Unlock the publisher’s digest free
Roula Khalaf, editor -in -chief of the FT, selects her favorite stories in this weekly newsletter.
The federal reserve has reduced its American growth forecasts and has raised its inflation prospects, stressing the concerns that Donald Trump’s prices will eliminate the greatest economy in the world.
The latest Fed projections have shown that officials expected that the GDP is 1.7% of GDP this year, prices that should increase by 2.7%. Political decision -makers kept the main interest rate of the central bank on Wednesday at the end of a two -day meeting.
The president of the Fed, Jay Powell, recognized that journalists after the meeting that Trump’s plans to impose radical prices on American trade partners had affected the prospects for the inflation of the Central Bank and the Economy.
“It is clear that some of them, a good part of it,” are linked to the impact of the president’s prices, said Powell, adding that such measures “tend to reduce growth and push inflation.” He also said that the Fed did not “need to be in a hurry” to change rates given the unusual “uncertainty”.
Inflation progress has been “probably delayed at the moment,” added Powell. The Fed fought to push inflation to its target by 2% and interrupt the most serious access to prices in decades.
In an article on his Truth social platform at the end of Wednesday, Trump renewed her pressure on the central bank, calling the Fed to reduce borrowing costs to compensate for the new prices he plans to unveil next month.
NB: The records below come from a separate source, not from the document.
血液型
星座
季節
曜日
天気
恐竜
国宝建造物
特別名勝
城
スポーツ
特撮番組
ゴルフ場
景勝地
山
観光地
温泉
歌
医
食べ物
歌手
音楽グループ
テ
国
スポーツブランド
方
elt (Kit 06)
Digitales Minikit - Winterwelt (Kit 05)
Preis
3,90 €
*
“The Fed would be much better to reduce reduction rates while American prices are starting to pass (facilitating!) The path of the economy,” wrote the president. “Do the right thing.”
The FED also announced that it slowed down the pace of its quantitative tightening program, reducing the amount of debt from the US Treasury, it allows you to exceed its balance sheet each month from $ 25 billion to $ 5 billion from April.
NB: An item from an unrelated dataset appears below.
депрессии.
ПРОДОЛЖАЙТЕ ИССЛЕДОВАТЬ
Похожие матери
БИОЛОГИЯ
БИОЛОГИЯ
American actions have reached daily heights following the Fed decision, the S&P 500 increasing by 1.1% and the NASDAQ composite rich in technology gaining 1.4%.
The Debt of the United States government has also rallied, pushing the yield of the treasury to 10 years of reference down 0.04 percentage points to 4.25%.
Ed al-Hussainy at Columbia Threadneedle Investments said: “The good news for the risk is that the Fed expects higher inflation but not high enough to change their rate reduction rate.”
The new projections marked a significant change compared to December, when managers of the Federal Open Market Committee, the Central Bank Policies Policy Committee planned growth of 2.1% for 2025 and estimated that closely observed personal consumption expenses would end the year at 2.5%.
The meeting occurred at a crucial time for the US economy while Trump promised in -depth reductions in federal spending and large tax reductions. He also imposed new raid import prices, causing a world trade war.
Surveys have shown that American consumers and companies were concerned about the samples, which have a depressed demand and an increase in prices.
The new Fed forecasts “have been essentially indicated that we are in a stagflation economy, with lower growth and higher inflation,” said Torsten Slok, chief economist of the Apollo investment group.
“On the one hand, stagflation is a very complex challenge for the Fed. Should they listen to growth, which means that they should reduce rates, or should they listen to higher inflation, which means that they should be hiking rates? “
A FOMC declaration on Wednesday, made after the American prices maintained the target range of the rate of federal reference funds between 4.25% and 4.5%, said: “Uncertainty about economic prospects has increased.”
The latest so -called dot plot projections show that FED officials expect one or two more quarter drop drops this year – the same thing in December – after lowering the rates of a percentage point in 2024. However, four FOMC members no longer expect any reduction this year, against one in December.
Investors expect discounts of two to three quarters by the end of 2025.
The governor of the Fed, Christopher Waller, voted against the decision to slow down the quantitative tightening, saying that the current decline of $ 25 billion per month has remained appropriate.
All members of the Voting FOMC supported the decision to keep the rates pending.